━━━━━ Source passage ━━━━━

Georectified seismic surfaces

a. Extracted interpreted seismic surfaces for base Permian (interpreted as basement) and top Bandanna (in time) from the following seismic surveys

 i.     Y80A, W81A, Carmichael, Pendine, T81A, Quilpie, Ward and Powell Creek seismic survey downloaded https://qdexguest.deedi.qld.gov.au/portal/site/qdex/search?searchType=general 

 ii.    Brought TIF images into ArcGIS and georectified

 iii.    Digitised shape of contours and faults into geodatabase

     1.   Basement_contours and basement_faults

     2.   bandanna_contours_new_data and bandanna_faults

 iv.    Added field "contour" to geodatabase

 v.     Converted contours to depth in "contour" field based on well and bore data (top_m_AHD) and contour progression

 vi.    Use the shape and depth derived from OZ SEEBASE to help to add additional contours and faults to basement and bandanna datasets

Additional contour and fault surfaces were built derived from underlying surfaces and wells/bore data

a. Joejoe_contours and joejoe)faults

b. Rewan_contour_clip (used bandanna_faults as fault coverage)

c. Clematis_contour and clematis_faults

d. Moolyember_contour (used clematis_faults as fault coverage)

━━━━━ Information supplied ━━━━━

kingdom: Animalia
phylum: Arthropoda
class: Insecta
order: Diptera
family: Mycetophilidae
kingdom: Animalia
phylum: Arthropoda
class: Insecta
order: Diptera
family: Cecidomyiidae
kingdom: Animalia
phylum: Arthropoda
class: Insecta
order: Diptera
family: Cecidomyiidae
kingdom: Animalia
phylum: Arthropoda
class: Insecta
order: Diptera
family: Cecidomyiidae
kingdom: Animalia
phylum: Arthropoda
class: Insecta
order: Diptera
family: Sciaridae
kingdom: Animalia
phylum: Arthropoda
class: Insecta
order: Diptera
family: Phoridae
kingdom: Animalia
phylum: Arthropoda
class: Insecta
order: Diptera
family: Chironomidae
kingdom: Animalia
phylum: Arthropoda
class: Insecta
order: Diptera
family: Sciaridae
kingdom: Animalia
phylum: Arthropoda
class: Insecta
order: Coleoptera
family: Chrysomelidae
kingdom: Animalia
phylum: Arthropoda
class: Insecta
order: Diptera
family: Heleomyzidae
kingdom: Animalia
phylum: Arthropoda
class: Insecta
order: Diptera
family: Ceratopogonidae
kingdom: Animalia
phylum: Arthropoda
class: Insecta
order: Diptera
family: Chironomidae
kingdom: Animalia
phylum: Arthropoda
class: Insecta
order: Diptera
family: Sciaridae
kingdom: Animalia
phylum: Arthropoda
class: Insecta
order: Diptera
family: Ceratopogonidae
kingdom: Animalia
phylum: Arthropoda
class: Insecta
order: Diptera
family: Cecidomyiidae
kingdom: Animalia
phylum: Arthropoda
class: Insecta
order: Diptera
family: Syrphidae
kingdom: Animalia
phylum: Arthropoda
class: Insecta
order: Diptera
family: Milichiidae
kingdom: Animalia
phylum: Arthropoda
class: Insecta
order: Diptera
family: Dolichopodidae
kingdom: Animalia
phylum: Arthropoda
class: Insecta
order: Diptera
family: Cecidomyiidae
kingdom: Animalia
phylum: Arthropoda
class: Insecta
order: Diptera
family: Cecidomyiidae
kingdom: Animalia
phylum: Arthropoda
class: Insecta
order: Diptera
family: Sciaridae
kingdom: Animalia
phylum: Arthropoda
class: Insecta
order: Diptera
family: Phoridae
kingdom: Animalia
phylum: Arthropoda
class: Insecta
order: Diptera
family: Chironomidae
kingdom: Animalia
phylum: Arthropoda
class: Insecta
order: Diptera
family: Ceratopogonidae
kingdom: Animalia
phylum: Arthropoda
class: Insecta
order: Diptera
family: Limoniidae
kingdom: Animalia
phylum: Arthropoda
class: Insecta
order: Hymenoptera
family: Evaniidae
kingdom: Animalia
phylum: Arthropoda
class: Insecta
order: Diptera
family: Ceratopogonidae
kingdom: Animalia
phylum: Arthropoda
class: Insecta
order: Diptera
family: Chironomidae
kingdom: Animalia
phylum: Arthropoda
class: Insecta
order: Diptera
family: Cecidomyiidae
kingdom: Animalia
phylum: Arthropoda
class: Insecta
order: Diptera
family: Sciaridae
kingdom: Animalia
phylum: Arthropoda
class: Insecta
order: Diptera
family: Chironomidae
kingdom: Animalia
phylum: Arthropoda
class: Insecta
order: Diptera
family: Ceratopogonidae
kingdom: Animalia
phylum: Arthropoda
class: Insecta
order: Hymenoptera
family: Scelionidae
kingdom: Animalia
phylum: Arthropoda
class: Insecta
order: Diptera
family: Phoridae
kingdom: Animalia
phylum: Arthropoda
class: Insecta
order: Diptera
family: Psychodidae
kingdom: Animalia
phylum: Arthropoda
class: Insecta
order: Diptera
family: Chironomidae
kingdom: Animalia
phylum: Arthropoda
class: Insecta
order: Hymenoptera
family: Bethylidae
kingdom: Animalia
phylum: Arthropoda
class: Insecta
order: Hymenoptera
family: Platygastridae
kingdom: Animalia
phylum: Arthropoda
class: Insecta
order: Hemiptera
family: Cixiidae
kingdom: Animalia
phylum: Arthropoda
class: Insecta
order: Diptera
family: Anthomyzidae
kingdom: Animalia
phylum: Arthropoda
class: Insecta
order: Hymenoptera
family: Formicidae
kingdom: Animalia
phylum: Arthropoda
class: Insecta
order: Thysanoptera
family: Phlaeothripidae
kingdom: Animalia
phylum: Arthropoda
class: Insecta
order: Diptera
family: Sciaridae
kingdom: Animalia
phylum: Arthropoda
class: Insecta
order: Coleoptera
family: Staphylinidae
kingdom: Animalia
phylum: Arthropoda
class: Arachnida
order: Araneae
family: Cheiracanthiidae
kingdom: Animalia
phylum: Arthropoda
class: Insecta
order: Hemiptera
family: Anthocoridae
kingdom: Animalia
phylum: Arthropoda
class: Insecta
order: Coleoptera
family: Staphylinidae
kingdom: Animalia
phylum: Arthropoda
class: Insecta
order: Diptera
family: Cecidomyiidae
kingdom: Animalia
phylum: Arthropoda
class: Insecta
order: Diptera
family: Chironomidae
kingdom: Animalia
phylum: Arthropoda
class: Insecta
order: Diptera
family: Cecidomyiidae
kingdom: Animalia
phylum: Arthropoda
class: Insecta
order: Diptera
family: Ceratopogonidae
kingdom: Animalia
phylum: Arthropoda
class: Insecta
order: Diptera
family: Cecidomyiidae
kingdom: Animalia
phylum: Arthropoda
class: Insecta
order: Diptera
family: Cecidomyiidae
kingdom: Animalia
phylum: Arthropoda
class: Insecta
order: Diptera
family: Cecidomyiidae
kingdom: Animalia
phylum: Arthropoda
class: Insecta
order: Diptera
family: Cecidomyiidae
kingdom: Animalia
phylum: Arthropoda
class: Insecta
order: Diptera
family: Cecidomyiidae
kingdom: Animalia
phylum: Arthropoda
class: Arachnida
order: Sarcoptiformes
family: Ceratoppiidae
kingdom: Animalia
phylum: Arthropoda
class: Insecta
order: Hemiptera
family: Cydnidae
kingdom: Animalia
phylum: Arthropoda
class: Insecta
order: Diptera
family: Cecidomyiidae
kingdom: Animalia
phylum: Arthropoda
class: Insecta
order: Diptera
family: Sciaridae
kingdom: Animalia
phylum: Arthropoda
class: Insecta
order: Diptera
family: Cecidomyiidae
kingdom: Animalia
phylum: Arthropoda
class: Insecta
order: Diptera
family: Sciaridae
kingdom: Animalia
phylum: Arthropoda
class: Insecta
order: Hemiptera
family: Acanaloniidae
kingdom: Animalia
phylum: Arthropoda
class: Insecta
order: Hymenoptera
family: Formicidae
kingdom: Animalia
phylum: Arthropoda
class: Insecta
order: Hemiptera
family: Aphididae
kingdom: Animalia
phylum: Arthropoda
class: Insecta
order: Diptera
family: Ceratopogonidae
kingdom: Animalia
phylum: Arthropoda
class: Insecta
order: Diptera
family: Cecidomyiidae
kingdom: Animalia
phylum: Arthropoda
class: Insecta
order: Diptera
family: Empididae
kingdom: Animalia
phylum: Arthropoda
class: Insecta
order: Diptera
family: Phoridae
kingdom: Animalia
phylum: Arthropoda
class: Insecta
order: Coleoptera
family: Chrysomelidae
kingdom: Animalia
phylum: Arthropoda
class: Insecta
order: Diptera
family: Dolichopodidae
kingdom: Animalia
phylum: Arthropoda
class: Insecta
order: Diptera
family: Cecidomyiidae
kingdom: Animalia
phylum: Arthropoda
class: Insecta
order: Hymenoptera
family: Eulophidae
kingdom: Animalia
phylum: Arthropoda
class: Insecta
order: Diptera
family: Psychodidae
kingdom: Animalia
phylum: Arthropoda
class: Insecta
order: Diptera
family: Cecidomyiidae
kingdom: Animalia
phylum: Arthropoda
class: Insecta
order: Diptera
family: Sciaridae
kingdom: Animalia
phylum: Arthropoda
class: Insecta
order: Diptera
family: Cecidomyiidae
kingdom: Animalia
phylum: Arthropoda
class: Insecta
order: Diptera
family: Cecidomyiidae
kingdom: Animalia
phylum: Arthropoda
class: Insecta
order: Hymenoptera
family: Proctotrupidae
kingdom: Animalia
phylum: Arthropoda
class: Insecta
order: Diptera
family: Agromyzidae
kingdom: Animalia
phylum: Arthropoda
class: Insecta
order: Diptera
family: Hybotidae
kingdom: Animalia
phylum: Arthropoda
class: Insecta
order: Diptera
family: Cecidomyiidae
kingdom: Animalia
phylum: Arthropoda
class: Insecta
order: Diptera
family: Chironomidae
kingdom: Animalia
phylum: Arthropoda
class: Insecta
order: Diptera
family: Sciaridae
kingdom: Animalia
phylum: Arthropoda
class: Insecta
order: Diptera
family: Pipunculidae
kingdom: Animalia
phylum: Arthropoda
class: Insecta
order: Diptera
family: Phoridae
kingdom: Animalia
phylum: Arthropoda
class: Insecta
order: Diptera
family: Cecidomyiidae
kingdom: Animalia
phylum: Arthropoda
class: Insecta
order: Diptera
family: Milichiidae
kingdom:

━━━━━

*Request*:
Using the seismic surfaces notes, please explain what the depth values were based on when the contours were converted to depth in the "contour" field.

*Solution for this problem*:
The contours were converted to depth using well and bore data, specifically the top_m_AHD values. The progression of the contours themselves was also used.